Data provided:

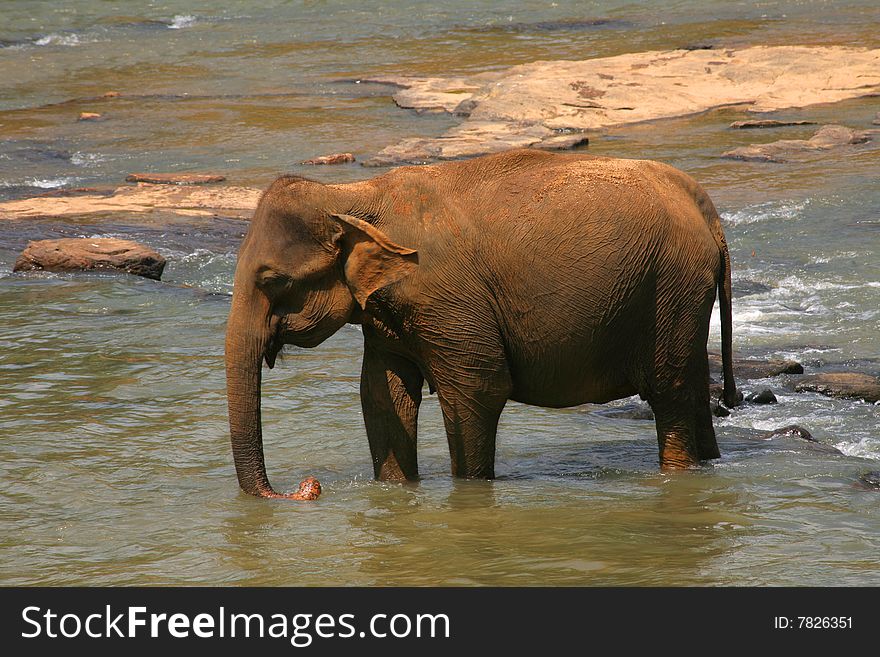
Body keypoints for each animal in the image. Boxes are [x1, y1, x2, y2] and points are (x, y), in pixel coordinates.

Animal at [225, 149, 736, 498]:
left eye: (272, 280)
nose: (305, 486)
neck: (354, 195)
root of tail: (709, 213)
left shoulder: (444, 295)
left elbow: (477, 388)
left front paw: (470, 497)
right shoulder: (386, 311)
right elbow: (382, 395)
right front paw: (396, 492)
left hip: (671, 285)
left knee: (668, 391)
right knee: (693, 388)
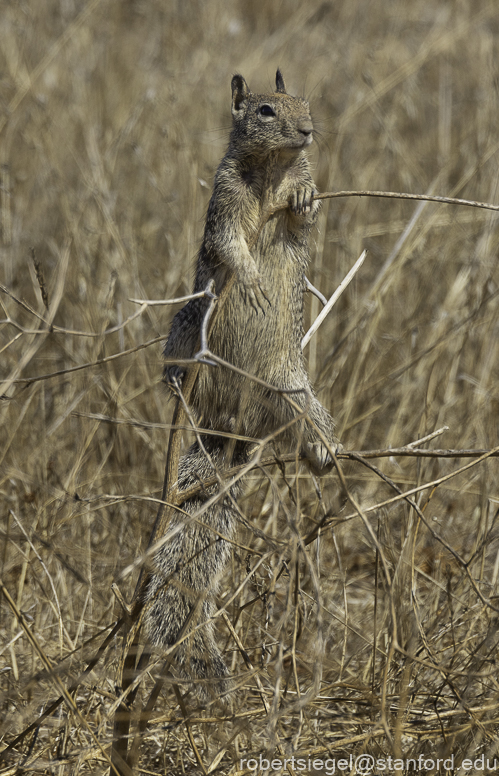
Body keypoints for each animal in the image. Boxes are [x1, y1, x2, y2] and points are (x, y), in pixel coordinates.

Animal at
==
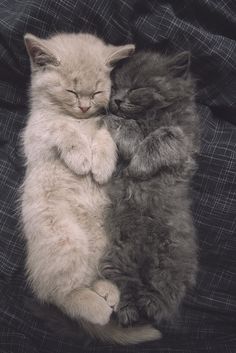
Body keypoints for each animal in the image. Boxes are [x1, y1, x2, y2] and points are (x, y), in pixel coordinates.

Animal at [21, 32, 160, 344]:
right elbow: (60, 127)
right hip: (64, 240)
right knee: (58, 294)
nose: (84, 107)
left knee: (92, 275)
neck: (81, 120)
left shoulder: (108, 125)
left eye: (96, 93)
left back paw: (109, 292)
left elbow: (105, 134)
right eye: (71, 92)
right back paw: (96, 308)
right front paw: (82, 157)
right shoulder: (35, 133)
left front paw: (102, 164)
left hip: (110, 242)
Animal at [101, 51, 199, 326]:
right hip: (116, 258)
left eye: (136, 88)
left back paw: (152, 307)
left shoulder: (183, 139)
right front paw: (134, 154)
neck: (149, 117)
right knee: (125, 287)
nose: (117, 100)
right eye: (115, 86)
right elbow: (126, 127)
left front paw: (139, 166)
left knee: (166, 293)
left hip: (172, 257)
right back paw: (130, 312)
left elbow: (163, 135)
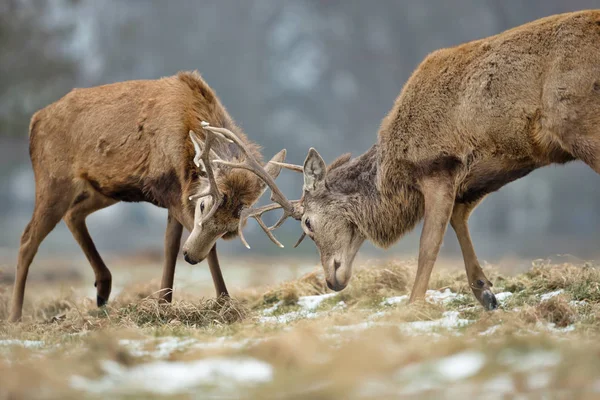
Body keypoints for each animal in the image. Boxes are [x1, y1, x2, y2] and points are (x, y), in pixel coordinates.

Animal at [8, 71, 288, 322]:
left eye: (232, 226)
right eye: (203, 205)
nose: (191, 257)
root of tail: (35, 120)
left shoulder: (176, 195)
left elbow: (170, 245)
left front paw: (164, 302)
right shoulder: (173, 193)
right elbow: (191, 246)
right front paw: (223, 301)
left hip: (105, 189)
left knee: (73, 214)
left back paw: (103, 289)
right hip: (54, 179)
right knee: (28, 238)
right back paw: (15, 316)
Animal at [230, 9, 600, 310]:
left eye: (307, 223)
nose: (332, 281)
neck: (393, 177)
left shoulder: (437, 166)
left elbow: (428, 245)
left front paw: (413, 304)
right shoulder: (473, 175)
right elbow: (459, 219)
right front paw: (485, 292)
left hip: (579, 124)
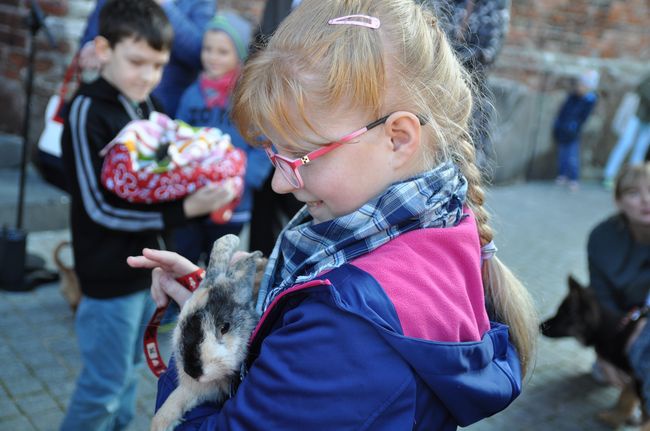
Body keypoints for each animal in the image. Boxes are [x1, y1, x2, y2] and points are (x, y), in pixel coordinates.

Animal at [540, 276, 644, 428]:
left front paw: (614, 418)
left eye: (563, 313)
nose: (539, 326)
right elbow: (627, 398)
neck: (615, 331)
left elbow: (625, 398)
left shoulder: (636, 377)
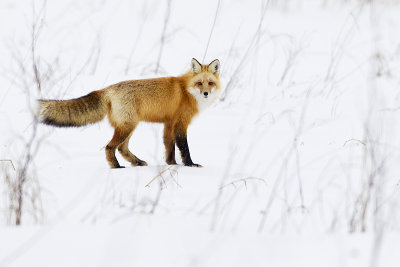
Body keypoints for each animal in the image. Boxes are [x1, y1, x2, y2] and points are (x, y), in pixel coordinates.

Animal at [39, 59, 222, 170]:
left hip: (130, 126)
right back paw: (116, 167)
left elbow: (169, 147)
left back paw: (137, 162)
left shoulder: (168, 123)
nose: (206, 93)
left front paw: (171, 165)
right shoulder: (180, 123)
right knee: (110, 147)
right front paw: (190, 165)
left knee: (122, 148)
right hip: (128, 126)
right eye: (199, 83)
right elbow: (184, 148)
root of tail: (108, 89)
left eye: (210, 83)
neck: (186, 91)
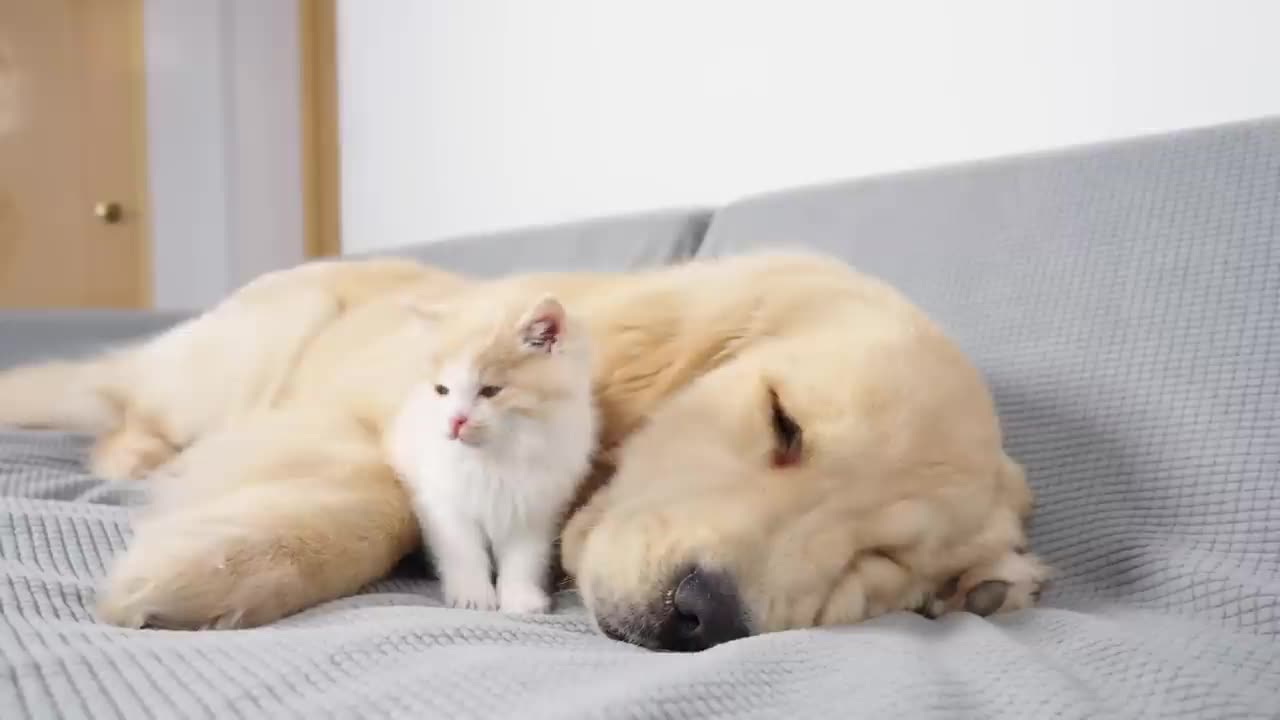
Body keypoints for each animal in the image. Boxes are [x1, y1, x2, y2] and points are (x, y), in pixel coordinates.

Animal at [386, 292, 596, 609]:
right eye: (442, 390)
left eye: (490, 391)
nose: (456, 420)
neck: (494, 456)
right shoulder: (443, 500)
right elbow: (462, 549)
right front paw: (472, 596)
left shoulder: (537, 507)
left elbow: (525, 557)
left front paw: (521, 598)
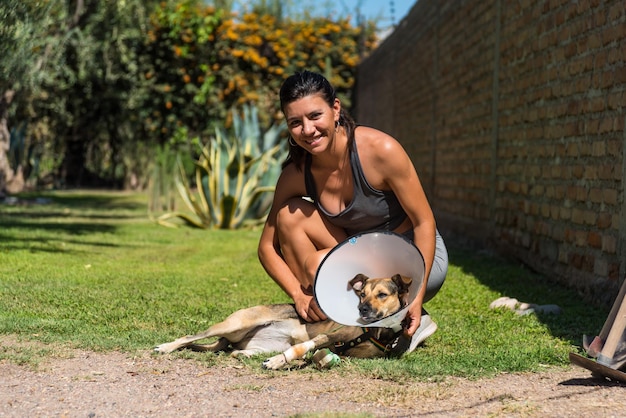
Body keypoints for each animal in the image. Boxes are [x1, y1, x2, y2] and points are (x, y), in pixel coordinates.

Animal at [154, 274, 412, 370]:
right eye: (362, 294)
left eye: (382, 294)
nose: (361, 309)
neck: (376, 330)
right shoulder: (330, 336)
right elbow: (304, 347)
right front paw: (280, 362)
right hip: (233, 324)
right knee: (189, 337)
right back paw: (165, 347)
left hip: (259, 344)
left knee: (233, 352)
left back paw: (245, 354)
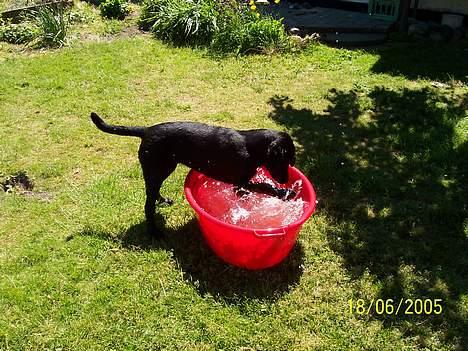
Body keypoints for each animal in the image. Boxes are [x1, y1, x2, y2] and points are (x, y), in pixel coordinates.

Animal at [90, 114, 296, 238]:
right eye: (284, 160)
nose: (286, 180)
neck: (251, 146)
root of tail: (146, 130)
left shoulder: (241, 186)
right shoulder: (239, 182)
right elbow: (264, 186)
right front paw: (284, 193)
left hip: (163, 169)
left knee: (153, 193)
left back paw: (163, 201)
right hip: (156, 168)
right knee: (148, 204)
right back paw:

Your goal:
Whenever the word "back" occurs in a line of the listing above, return that line.

The answer:
left back paw: (109, 292)
right back paw: (96, 308)
left back paw: (152, 307)
right back paw: (130, 312)
left back paw: (103, 289)
right back paw: (15, 316)
right back paw: (116, 167)
left back paw: (137, 162)
right back paw: (165, 347)
left back paw: (245, 354)
left back paw: (163, 201)
right back paw:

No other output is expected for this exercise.